BEGIN Provided records

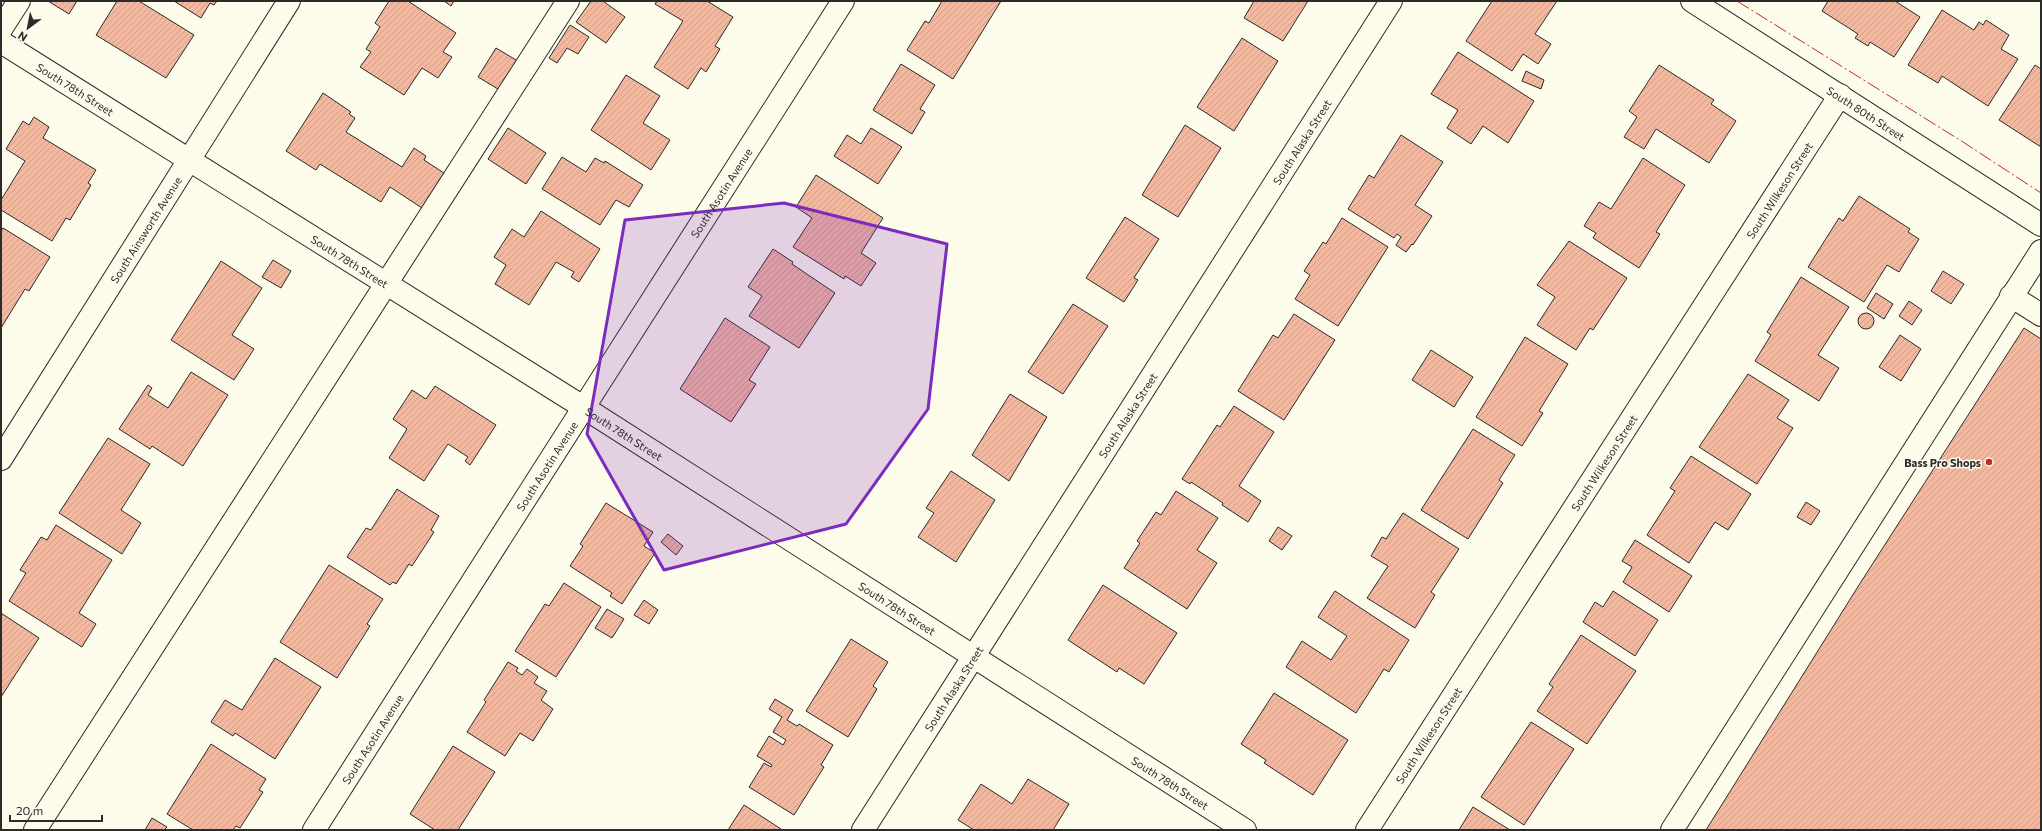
<svg xmlns="http://www.w3.org/2000/svg" width="2042" height="831" viewBox="0 0 2042 831" font-family="Commissioner,sans-serif">
  <defs>
    <pattern id="building-hatch" width="6" height="6" patternUnits="userSpaceOnUse"><rect width="6" height="6" fill="#f2b8a0"/><path d="M-1 1l2-2M0 6l6-6M5 7l2-2" fill="none" stroke="#d09e8a"/></pattern>
  </defs>
  <rect width="100%" height="100%" fill="#fdfbea"/>
  <!-- building -->
  <path fill="url(#building-hatch)" stroke="#2b2b2b" d="M48,1H77L69,14Z
    M117,1H139L194,35L166,78L96,35Z
    M174,1H217L214,5L210,3L201,18Z
    M389,1H408L456,33L443,52L452,57L438,78L422,68L404,95L360,67L371,52L366,49L380,27L375,23Z
    M444,1H454L451,6Z
    M591,1H603L625,17L606,43L576,22Z
    M657,1H707L733,17L715,46L720,49L706,72L701,68L688,89L654,67L683,21L655,4Z
    M942,1H1001L953,79L907,50L925,21L929,23Z
    M1254,1H1308L1283,41L1244,18Z
    M1492,1H1557L1535,34L1551,44L1538,64L1523,54L1512,71L1466,41Z
    M1828,1H1895L1920,17L1894,57L1870,42L1868,46L1855,38L1858,34L1822,11Z
    M1942,10L1974,30L1979,22L1983,25L1986,20L2009,35L2001,49L2018,59L1988,106L1942,76L1938,83L1908,65Z
    M570,25L589,37L578,54L567,48L557,63L549,58Z
    M1242,38L1278,61L1234,131L1197,107Z
    M496,48L521,63L503,92L478,77Z
    M1458,52L1534,101L1508,143L1483,126L1471,144L1447,128L1458,110L1431,94Z
    M901,64L935,85L920,109L925,112L912,134L873,110Z
    M1659,65L1714,100L1711,104L1736,121L1709,163L1656,129L1644,149L1624,137L1637,117L1629,111Z
    M2035,65L2041,69V147L1999,120Z
    M1526,71L1544,80L1541,89L1522,81Z
    M626,75L660,96L643,123L670,140L651,170L591,130Z
    M323,93L351,112L349,114L355,118L346,132L402,167L414,148L426,156L424,160L447,175L425,210L390,187L381,202L320,164L316,170L286,151Z
    M34,117L49,127L43,138L96,170L88,183L91,185L70,220L66,218L52,241L1,210V200L25,161L6,149L23,121L29,125Z
    M1185,125L1221,148L1178,217L1142,195Z
    M508,128L546,153L526,184L488,159Z
    M871,128L902,147L878,184L834,156L847,135L861,144Z
    M1401,135L1443,162L1415,205L1432,216L1413,245L1412,244L1406,252L1396,245L1401,237L1397,234L1394,238L1348,209L1369,175L1374,178Z
    M562,157L586,172L595,158L604,163L605,161L643,185L629,207L616,200L600,225L542,189Z
    M1643,158L1685,185L1656,232L1660,234L1639,268L1593,238L1596,233L1584,226L1599,202L1611,209Z
    M816,175L883,218L861,253L876,263L861,286L845,276L844,279L793,247L812,218L796,207Z
    M1859,196L1910,229L1908,232L1919,239L1899,272L1887,265L1864,302L1808,267L1839,218L1843,221Z
    M541,211L600,249L579,282L571,277L574,272L556,262L529,305L495,284L506,265L494,257L512,229L524,237Z
    M1125,217L1159,239L1134,278L1138,280L1124,302L1086,278Z
    M1342,218L1388,247L1338,326L1295,299L1310,275L1304,271L1323,242L1326,244Z
    M3,228L50,257L29,291L25,289L1,328V231Z
    M1569,241L1627,278L1593,330L1590,328L1576,350L1537,325L1555,297L1537,285Z
    M773,249L793,262L792,264L835,293L799,348L749,316L762,296L748,287Z
    M273,260L291,271L281,288L262,277Z
    M221,261L262,288L232,335L254,349L234,380L171,340Z
    M1943,271L1964,284L1951,304L1931,291Z
    M1801,277L1849,307L1818,355L1839,368L1819,401L1755,361L1771,335L1767,332Z
    M1876,293L1893,304L1884,319L1867,308Z
    M1909,301L1922,310L1912,325L1899,316Z
    M1073,304L1108,326L1063,394L1028,372Z
    M1858 321a8 8 0 1 1 16 0a8 8 0 1 1-16 0Z
    M1294,314L1335,340L1284,420L1238,391L1273,335L1278,338Z
    M725,318L770,347L749,380L756,384L731,422L680,389Z
    M2024,328L2041,339V830H1706L1859,585Z
    M1900,335L1921,349L1901,381L1879,367Z
    M1525,337L1568,364L1539,411L1543,413L1522,446L1476,417Z
    M1431,350L1473,377L1454,407L1412,380Z
    M191,372L228,395L183,466L152,446L150,449L119,429L148,385L152,388L148,395L168,408Z
    M1748,374L1789,400L1777,418L1793,428L1757,484L1699,447Z
    M435,386L496,425L470,465L465,461L468,457L448,444L424,481L389,458L407,429L393,419L412,390L426,399Z
    M1010,394L1047,417L1009,481L972,455Z
    M1234,406L1274,432L1239,486L1261,501L1248,522L1222,505L1223,503L1191,482L1190,484L1182,479L1217,425L1220,427Z
    M1473,429L1515,455L1499,480L1503,483L1468,539L1421,510Z
    M108,438L150,464L121,510L141,523L122,554L59,513Z
    M1691,456L1751,494L1728,530L1715,522L1689,563L1647,535L1675,491L1670,488Z
    M951,471L995,500L956,562L918,537L934,513L926,508Z
    M397,489L439,516L431,530L434,532L412,566L409,564L396,584L393,582L390,585L347,557L366,528L371,530Z
    M1176,491L1218,518L1197,550L1217,563L1187,609L1124,568L1140,543L1137,541L1156,512L1161,515Z
    M1806,502L1820,511L1811,525L1797,517Z
    M606,503L653,532L644,546L655,553L622,604L610,596L612,593L570,566L583,546L580,544Z
    M1403,513L1459,549L1431,592L1435,595L1415,628L1367,598L1388,566L1371,556L1382,537L1386,539Z
    M56,525L112,560L79,613L96,624L82,647L9,601L26,573L20,570L41,537L47,540Z
    M1278,527L1292,536L1282,550L1269,541Z
    M668,534L683,546L676,555L661,542Z
    M1635,540L1692,576L1669,612L1623,582L1632,567L1622,561Z
    M329,565L383,599L367,624L370,626L337,678L280,642Z
    M564,583L601,607L556,677L515,651L545,604L549,606Z
    M1103,585L1177,633L1144,684L1119,668L1117,672L1068,640Z
    M1335,591L1409,640L1389,672L1384,669L1356,713L1286,667L1302,641L1331,660L1347,636L1318,617Z
    M1613,591L1658,620L1635,656L1583,622L1595,602L1603,607Z
    M644,600L658,610L649,624L634,615Z
    M607,609L624,619L612,638L595,628Z
    M1,613L39,638L1,697Z
    M1581,635L1636,671L1587,744L1537,711L1553,687L1549,684Z
    M851,639L888,662L873,686L877,689L848,737L806,711Z
    M275,658L321,687L275,759L235,733L233,736L211,722L225,700L242,710Z
    M508,662L518,668L516,671L522,675L527,669L538,677L534,683L547,691L541,700L553,709L533,741L520,733L505,756L467,732L486,702L484,700Z
    M1274,693L1348,740L1313,795L1264,763L1266,760L1241,744Z
    M775,699L793,710L787,720L797,726L799,724L833,745L821,765L824,767L794,815L749,787L764,763L771,767L772,765L757,756L769,736L783,745L786,740L773,732L782,717L769,709Z
    M1531,722L1574,749L1524,825L1481,797Z
    M211,744L266,779L259,790L263,792L240,828L236,826L233,830H193L167,814Z
    M453,746L495,772L458,830H435L410,814Z
    M1028,779L1069,804L1053,830H974L958,820L981,784L1012,804Z
    M744,805L781,829V830H728Z
    M1473,807L1510,830H1459Z
    M152,818L167,827L164,830H145Z"/>
  <g fill="none" stroke-linecap="round" stroke-linejoin="round">
    <defs>
      <g id="minor">
        <path id="s1" d="M1692,1L2041,225"/>
        <path d="M1,29L19,1"/>
        <path id="s2" d="M1,42L583,407L1245,830"/>
        <path d="M2011,296L2041,315"/>
        <path id="s3" d="M1,459L289,1"/>
        <path d="M35,830L568,1"/>
        <path id="s4" d="M314,830L843,1"/>
        <path id="s5" d="M863,830L1391,1"/>
        <path id="s6" d="M1367,830L1840,95"/>
        <path d="M1672,830L2041,251"/>
      </g>
    </defs>
    <!-- minor casing -->
    <use href="#minor" stroke="#2b2b2b" stroke-width="24"/>
    <!-- minor -->
    <use href="#minor" stroke="#fdfbea" stroke-width="22"/>
    <!-- power -->
    <path stroke="#c62828" stroke-width="1" stroke-dasharray="14 3 2 3" stroke-linecap="butt" d="M1737,1L1963,142L2041,193"/>
  </g>
  <!-- marked area -->
  <path fill="#7b2cbf" fill-opacity="0.2" stroke="#7b2cbf" stroke-width="3" stroke-linejoin="round" d="M784,203L947,244L928,409L846,524L664,570L587,434L625,220Z"/>
  <!-- markers -->
  <circle fill="#c62828" stroke="#fdfbea" stroke-width="1.5" cx="1989" cy="462" r="4"/>
  <g text-anchor="middle" dominant-baseline="central" stroke-width="3" stroke-linejoin="round" paint-order="stroke">
    <!-- street labels -->
    <g font-size="11" fill="#2b2b2b" stroke="#fdfbea">
      <text stroke="none"><textPath href="#s2" startOffset="88">South 78th Street</textPath></text>
      <text stroke="none"><textPath href="#s1" startOffset="207">South 80th Street</textPath></text>
      <text stroke="none"><textPath href="#s5" startOffset="816">South Alaska Street</textPath></text>
      <text stroke="none"><textPath href="#s6" startOffset="761">South Wilkeson Street</textPath></text>
      <text stroke="none"><textPath href="#s4" startOffset="756">South Asotin Avenue</textPath></text>
      <text stroke="none"><textPath href="#s3" startOffset="271">South Ainsworth Avenue</textPath></text>
      <text stroke="none"><textPath href="#s2" startOffset="412">South 78th Street</textPath></text>
      <text stroke="none"><textPath href="#s5" startOffset="492">South Alaska Street</textPath></text>
      <text stroke="none"><textPath href="#s2" startOffset="736">South 78th Street</textPath></text>
      <text stroke="none"><textPath href="#s6" startOffset="437">South Wilkeson Street</textPath></text>
      <text stroke="none"><textPath href="#s4" startOffset="432">South Asotin Avenue</textPath></text>
      <text stroke="none"><textPath href="#s2" startOffset="1060">South 78th Street</textPath></text>
      <text stroke="none"><textPath href="#s5" startOffset="168">South Alaska Street</textPath></text>
      <text stroke="none"><textPath href="#s6" startOffset="113">South Wilkeson Street</textPath></text>
      <text stroke="none"><textPath href="#s4" startOffset="108">South Asotin Avenue</textPath></text>
      <text stroke="none"><textPath href="#s2" startOffset="1384">South 78th Street</textPath></text>
    </g>
    <!-- poi labels -->
    <g font-size="11" font-weight="bold" fill="#2b2b2b" stroke="#fdfbea" text-anchor="end">
      <text x="1981" y="462">Bass Pro Shops</text>
    </g>
  </g>
  <!-- border -->
  <rect width="2042" height="831" fill="none" stroke="#2b2b2b" stroke-width="4"/>
  <!-- north arrow -->
  <g transform="translate(28 28) rotate(212)" stroke="#fdfbea" stroke-width="3" paint-order="stroke">
  <path d="M0-3L7 15L0 10L-7 15Z" fill="#2b2b2b"/>
  <text y="-6" font-size="11" font-weight="bold" text-anchor="middle" fill="#2b2b2b">N</text>
  </g>
  <!-- scale -->
  <path d="M10 815v6h92v-6" fill="none" stroke="#2b2b2b" stroke-width="2"/>
  <text x="16" y="815" font-size="12" fill="#2b2b2b" stroke="#fdfbea" stroke-width="3" paint-order="stroke">20 m</text>
</svg>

END Provided records

◆ **What to produce**: Filter the lines above so that only those with the string "Asotin" remain, then copy them.

◆ **Problem solution**:
      <text stroke="none"><textPath href="#s4" startOffset="756">South Asotin Avenue</textPath></text>
      <text stroke="none"><textPath href="#s4" startOffset="432">South Asotin Avenue</textPath></text>
      <text stroke="none"><textPath href="#s4" startOffset="108">South Asotin Avenue</textPath></text>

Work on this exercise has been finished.